• [YOUR INSTRUCTIONS]:
Reproduce every line of text in the data below verbatim, and leave the pictures out of your answer.

BEGIN RECORDS FOR PROCESSING

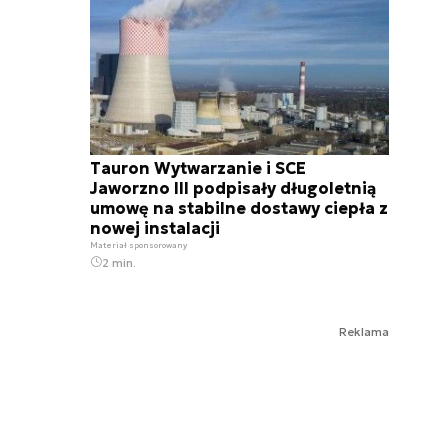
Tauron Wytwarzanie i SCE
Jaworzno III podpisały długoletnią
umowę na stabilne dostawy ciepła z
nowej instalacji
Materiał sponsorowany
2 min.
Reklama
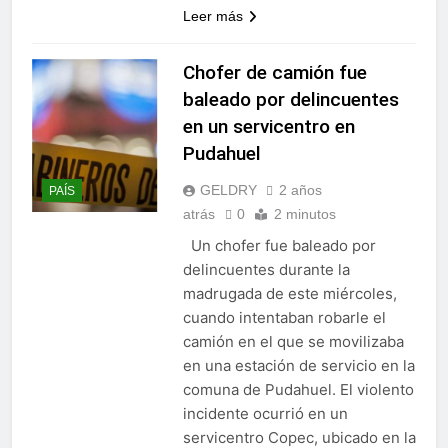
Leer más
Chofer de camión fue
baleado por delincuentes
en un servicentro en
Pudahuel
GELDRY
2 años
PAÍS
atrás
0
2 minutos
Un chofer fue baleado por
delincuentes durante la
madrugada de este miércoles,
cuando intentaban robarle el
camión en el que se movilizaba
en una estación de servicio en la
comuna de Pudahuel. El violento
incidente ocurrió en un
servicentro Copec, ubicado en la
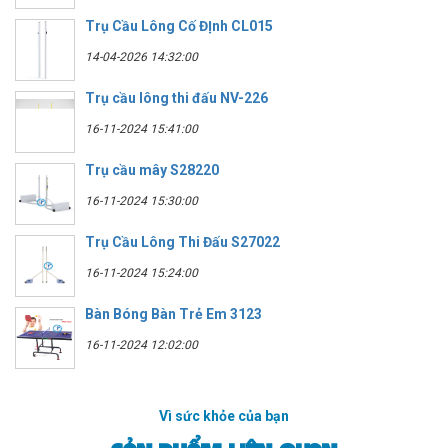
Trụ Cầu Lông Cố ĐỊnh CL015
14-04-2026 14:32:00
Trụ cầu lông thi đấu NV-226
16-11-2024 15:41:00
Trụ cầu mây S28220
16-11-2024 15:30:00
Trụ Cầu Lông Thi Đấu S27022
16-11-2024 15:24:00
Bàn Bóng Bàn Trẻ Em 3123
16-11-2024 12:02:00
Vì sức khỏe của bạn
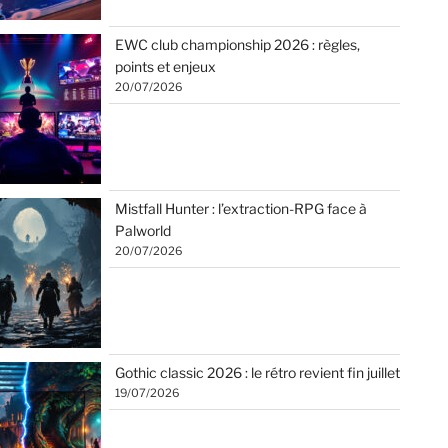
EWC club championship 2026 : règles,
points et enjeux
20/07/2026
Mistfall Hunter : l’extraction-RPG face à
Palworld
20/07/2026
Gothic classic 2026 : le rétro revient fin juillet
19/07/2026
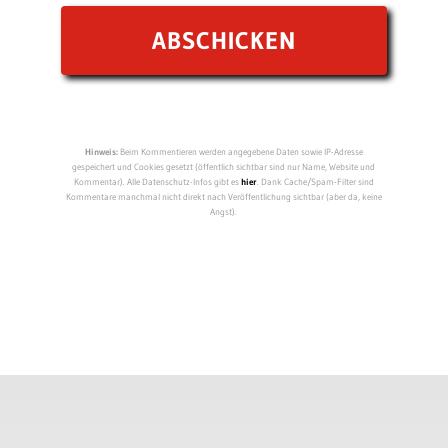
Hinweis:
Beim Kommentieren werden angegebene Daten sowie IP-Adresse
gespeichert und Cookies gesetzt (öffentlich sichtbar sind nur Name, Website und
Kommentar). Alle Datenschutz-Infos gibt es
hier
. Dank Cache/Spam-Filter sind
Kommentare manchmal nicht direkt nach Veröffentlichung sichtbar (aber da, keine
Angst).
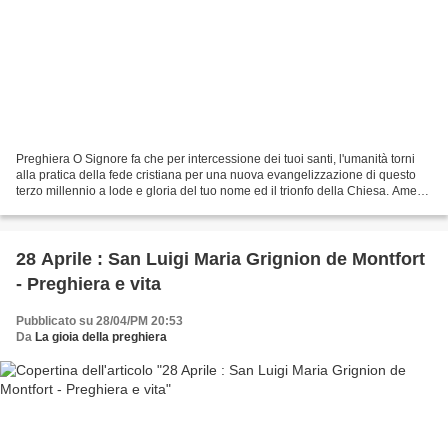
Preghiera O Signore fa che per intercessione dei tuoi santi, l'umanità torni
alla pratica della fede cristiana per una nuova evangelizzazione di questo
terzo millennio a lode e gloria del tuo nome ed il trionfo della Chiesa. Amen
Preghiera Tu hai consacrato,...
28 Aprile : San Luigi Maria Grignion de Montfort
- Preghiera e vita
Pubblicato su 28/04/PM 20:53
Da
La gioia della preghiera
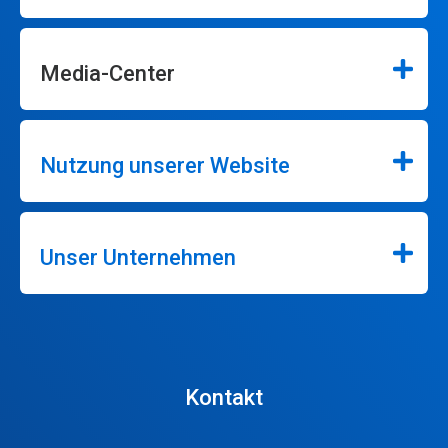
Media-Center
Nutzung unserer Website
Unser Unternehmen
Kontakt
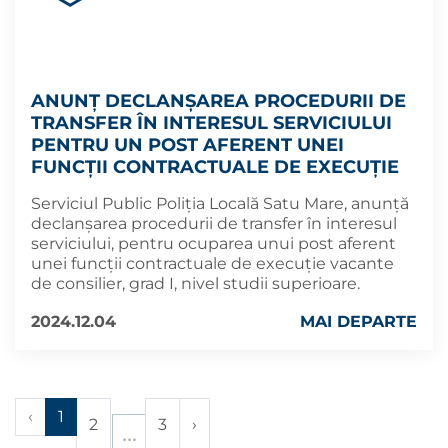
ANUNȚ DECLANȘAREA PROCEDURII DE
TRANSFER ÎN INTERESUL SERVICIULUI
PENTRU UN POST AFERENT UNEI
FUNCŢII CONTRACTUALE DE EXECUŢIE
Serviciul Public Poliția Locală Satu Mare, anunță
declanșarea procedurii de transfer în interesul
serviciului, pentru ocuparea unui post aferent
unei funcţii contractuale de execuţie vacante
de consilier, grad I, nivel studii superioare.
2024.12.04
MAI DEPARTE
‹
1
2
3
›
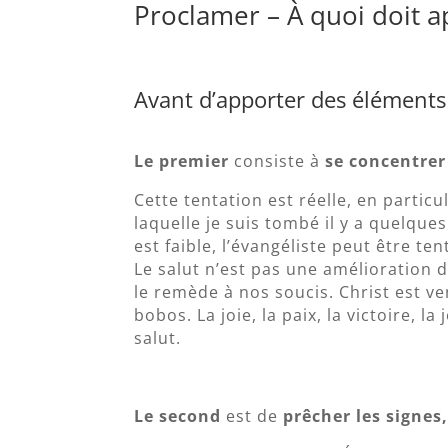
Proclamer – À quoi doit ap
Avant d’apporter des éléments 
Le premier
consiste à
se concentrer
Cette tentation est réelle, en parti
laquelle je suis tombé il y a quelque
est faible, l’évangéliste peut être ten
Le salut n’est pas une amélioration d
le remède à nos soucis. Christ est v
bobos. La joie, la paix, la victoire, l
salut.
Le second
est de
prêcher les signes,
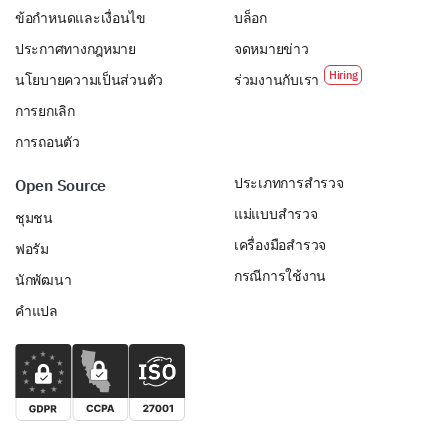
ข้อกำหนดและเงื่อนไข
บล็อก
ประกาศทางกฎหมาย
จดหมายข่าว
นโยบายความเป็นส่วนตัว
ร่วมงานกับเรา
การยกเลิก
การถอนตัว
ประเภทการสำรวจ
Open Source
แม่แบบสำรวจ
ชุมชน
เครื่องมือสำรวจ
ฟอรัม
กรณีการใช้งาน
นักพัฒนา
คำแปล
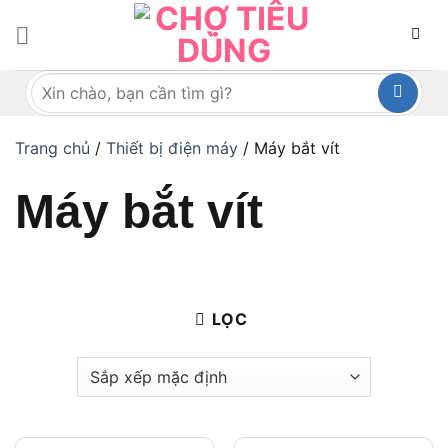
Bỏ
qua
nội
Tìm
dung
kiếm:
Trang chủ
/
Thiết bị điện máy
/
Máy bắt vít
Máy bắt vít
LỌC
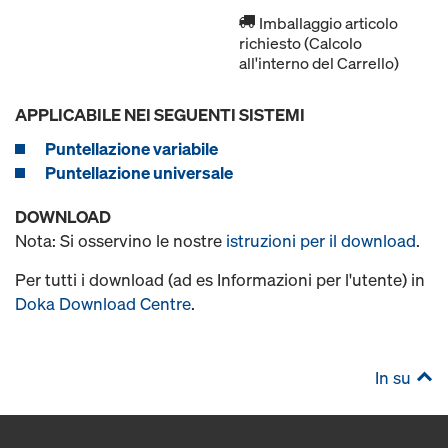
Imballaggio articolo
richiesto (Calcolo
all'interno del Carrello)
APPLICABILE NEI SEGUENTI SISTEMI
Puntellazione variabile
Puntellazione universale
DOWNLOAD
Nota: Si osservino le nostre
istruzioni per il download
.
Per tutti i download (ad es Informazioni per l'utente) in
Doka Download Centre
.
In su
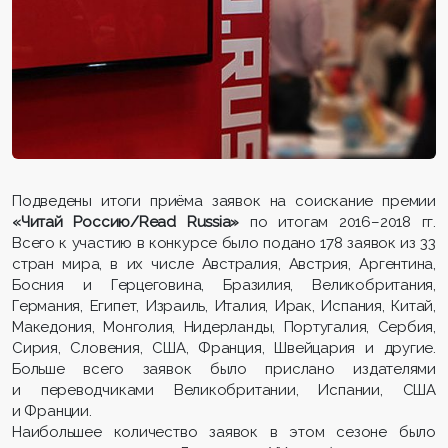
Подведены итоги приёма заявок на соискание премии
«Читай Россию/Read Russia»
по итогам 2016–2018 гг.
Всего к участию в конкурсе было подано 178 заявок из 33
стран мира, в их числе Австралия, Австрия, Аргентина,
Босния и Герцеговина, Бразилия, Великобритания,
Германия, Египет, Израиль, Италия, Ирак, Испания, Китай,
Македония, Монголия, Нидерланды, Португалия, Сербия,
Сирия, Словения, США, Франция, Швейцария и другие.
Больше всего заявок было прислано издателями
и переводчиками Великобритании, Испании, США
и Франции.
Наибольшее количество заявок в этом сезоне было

END RECORDS FOR PROCESSING

• [PROBLEM SOLUTION]:
Tauron Wytwarzanie i SCE
Jaworzno III podpisały długoletnią
umowę na stabilne dostawy ciepła z
nowej instalacji
Materiał sponsorowany
2 min.
Reklama
Leer más
Chofer de camión fue
baleado por delincuentes
en un servicentro en
Pudahuel
GELDRY
2 años
PAÍS
atrás
0
2 minutos
Un chofer fue baleado por
delincuentes durante la
madrugada de este miércoles,
cuando intentaban robarle el
camión en el que se movilizaba
en una estación de servicio en la
comuna de Pudahuel. El violento
incidente ocurrió en un
servicentro Copec, ubicado en la
Trụ Cầu Lông Cố ĐỊnh CL015
14-04-2026 14:32:00
Trụ cầu lông thi đấu NV-226
16-11-2024 15:41:00
Trụ cầu mây S28220
16-11-2024 15:30:00
Trụ Cầu Lông Thi Đấu S27022
16-11-2024 15:24:00
Bàn Bóng Bàn Trẻ Em 3123
16-11-2024 12:02:00
Vì sức khỏe của bạn
EWC club championship 2026 : règles,
points et enjeux
20/07/2026
Mistfall Hunter : l’extraction-RPG face à
Palworld
20/07/2026
Gothic classic 2026 : le rétro revient fin juillet
19/07/2026
Hinweis:
Beim Kommentieren werden angegebene Daten sowie IP-Adresse
gespeichert und Cookies gesetzt (öffentlich sichtbar sind nur Name, Website und
Kommentar). Alle Datenschutz-Infos gibt es
hier
. Dank Cache/Spam-Filter sind
Kommentare manchmal nicht direkt nach Veröffentlichung sichtbar (aber da, keine
Angst).
Preghiera O Signore fa che per intercessione dei tuoi santi, l'umanità torni
alla pratica della fede cristiana per una nuova evangelizzazione di questo
terzo millennio a lode e gloria del tuo nome ed il trionfo della Chiesa. Amen
Preghiera Tu hai consacrato,...
28 Aprile : San Luigi Maria Grignion de Montfort
- Preghiera e vita
Pubblicato su 28/04/PM 20:53
Da
La gioia della preghiera
Media-Center
Nutzung unserer Website
Unser Unternehmen
Kontakt
ANUNȚ DECLANȘAREA PROCEDURII DE
TRANSFER ÎN INTERESUL SERVICIULUI
PENTRU UN POST AFERENT UNEI
FUNCŢII CONTRACTUALE DE EXECUŢIE
Serviciul Public Poliția Locală Satu Mare, anunță
declanșarea procedurii de transfer în interesul
serviciului, pentru ocuparea unui post aferent
unei funcţii contractuale de execuţie vacante
de consilier, grad I, nivel studii superioare.
2024.12.04
MAI DEPARTE
‹
1
2
3
›
Proclamer – À quoi doit ap
Avant d’apporter des éléments 
Le premier
consiste à
se concentrer
Cette tentation est réelle, en parti
laquelle je suis tombé il y a quelque
est faible, l’évangéliste peut être ten
Le salut n’est pas une amélioration d
le remède à nos soucis. Christ est v
bobos. La joie, la paix, la victoire, l
salut.
Le second
est de
prêcher les signes,
ข้อกำหนดและเงื่อนไข
บล็อก
ประกาศทางกฎหมาย
จดหมายข่าว
นโยบายความเป็นส่วนตัว
ร่วมงานกับเรา
การยกเลิก
การถอนตัว
ประเภทการสำรวจ
Open Source
แม่แบบสำรวจ
ชุมชน
เครื่องมือสำรวจ
ฟอรัม
กรณีการใช้งาน
นักพัฒนา
คำแปล
Bỏ
qua
nội
Tìm
dung
kiếm:
Trang chủ
/
Thiết bị điện máy
/
Máy bắt vít
Máy bắt vít
LỌC
Imballaggio articolo
richiesto (Calcolo
all'interno del Carrello)
APPLICABILE NEI SEGUENTI SISTEMI
Puntellazione variabile
Puntellazione universale
DOWNLOAD
Nota: Si osservino le nostre
istruzioni per il download
.
Per tutti i download (ad es Informazioni per l'utente) in
Doka Download Centre
.
In su
Подведены итоги приёма заявок на соискание премии
«Читай Россию/Read Russia»
по итогам 2016–2018 гг.
Всего к участию в конкурсе было подано 178 заявок из 33
стран мира, в их числе Австралия, Австрия, Аргентина,
Босния и Герцеговина, Бразилия, Великобритания,
Германия, Египет, Израиль, Италия, Ирак, Испания, Китай,
Македония, Монголия, Нидерланды, Португалия, Сербия,
Сирия, Словения, США, Франция, Швейцария и другие.
Больше всего заявок было прислано издателями
и переводчиками Великобритании, Испании, США
и Франции.
Наибольшее количество заявок в этом сезоне было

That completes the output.